**Instructions for the task**
In the entries below, find the string "leyenda" and return each line holding it.
Top of Records shown
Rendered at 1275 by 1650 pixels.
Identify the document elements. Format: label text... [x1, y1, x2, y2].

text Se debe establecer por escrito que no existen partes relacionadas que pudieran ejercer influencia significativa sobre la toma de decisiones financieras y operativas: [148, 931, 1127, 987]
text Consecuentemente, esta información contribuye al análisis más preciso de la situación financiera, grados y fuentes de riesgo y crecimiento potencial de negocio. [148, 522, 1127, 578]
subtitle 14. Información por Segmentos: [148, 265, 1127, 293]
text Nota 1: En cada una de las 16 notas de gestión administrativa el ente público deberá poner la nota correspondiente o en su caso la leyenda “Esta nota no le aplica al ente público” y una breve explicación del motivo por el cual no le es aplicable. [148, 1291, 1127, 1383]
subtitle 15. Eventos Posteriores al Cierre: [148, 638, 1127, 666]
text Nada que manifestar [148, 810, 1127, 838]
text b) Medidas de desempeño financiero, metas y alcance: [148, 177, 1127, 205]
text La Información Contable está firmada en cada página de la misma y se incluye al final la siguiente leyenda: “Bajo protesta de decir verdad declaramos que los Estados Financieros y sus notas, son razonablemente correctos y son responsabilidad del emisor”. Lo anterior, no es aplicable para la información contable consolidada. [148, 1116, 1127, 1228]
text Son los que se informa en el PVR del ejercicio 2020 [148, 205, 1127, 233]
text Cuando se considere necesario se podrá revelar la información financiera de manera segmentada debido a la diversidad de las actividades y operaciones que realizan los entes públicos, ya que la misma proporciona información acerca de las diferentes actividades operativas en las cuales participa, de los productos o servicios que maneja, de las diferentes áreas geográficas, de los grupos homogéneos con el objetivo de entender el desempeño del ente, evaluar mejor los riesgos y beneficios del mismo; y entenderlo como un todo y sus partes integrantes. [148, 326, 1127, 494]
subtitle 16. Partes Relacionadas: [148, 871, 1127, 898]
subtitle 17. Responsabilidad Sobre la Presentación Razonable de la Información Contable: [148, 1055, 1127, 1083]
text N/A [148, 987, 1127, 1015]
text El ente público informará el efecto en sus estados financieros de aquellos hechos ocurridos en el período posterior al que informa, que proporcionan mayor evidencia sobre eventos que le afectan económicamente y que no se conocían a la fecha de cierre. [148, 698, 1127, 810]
Bottom of Records shown
Top of Records shown
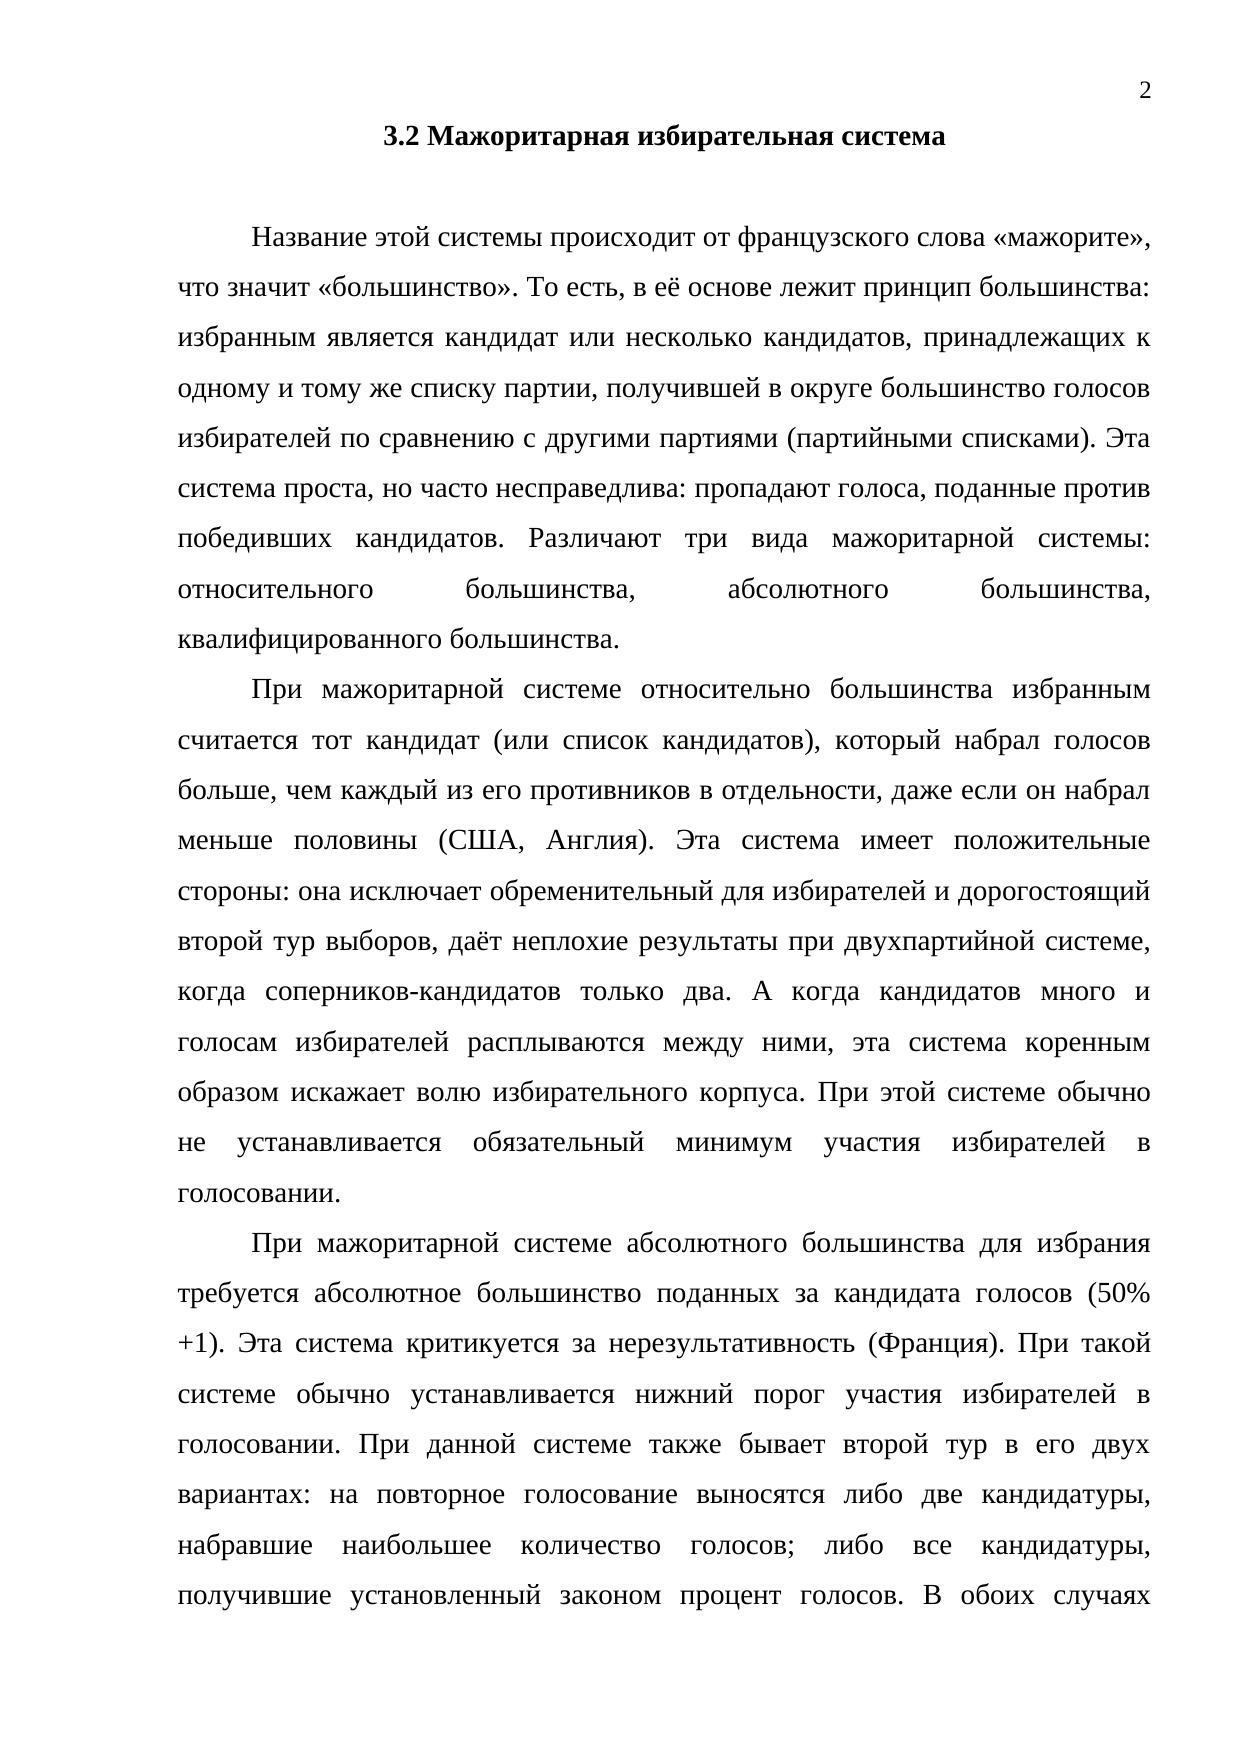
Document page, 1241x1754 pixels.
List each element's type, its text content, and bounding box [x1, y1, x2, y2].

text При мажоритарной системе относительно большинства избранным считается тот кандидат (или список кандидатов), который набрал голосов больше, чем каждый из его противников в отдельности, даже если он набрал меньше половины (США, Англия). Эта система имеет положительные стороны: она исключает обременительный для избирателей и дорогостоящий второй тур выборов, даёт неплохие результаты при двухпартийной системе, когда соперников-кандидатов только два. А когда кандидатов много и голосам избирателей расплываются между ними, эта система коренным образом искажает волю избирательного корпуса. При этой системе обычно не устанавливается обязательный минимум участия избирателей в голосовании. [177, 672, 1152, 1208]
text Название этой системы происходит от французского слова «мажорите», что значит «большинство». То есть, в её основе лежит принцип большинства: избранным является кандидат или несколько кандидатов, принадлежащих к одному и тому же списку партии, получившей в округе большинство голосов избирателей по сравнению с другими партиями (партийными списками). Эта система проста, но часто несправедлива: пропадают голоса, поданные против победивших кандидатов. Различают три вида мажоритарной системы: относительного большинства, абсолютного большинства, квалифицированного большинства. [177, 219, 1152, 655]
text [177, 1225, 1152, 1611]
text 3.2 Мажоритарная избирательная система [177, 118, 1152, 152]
Bottom of Records shown
**Result of this task**
text Nota 1: En cada una de las 16 notas de gestión administrativa el ente público deberá poner la nota correspondiente o en su caso la leyenda “Esta nota no le aplica al ente público” y una breve explicación del motivo por el cual no le es aplicable. [148, 1291, 1127, 1383]
text La Información Contable está firmada en cada página de la misma y se incluye al final la siguiente leyenda: “Bajo protesta de decir verdad declaramos que los Estados Financieros y sus notas, son razonablemente correctos y son responsabilidad del emisor”. Lo anterior, no es aplicable para la información contable consolidada. [148, 1116, 1127, 1228]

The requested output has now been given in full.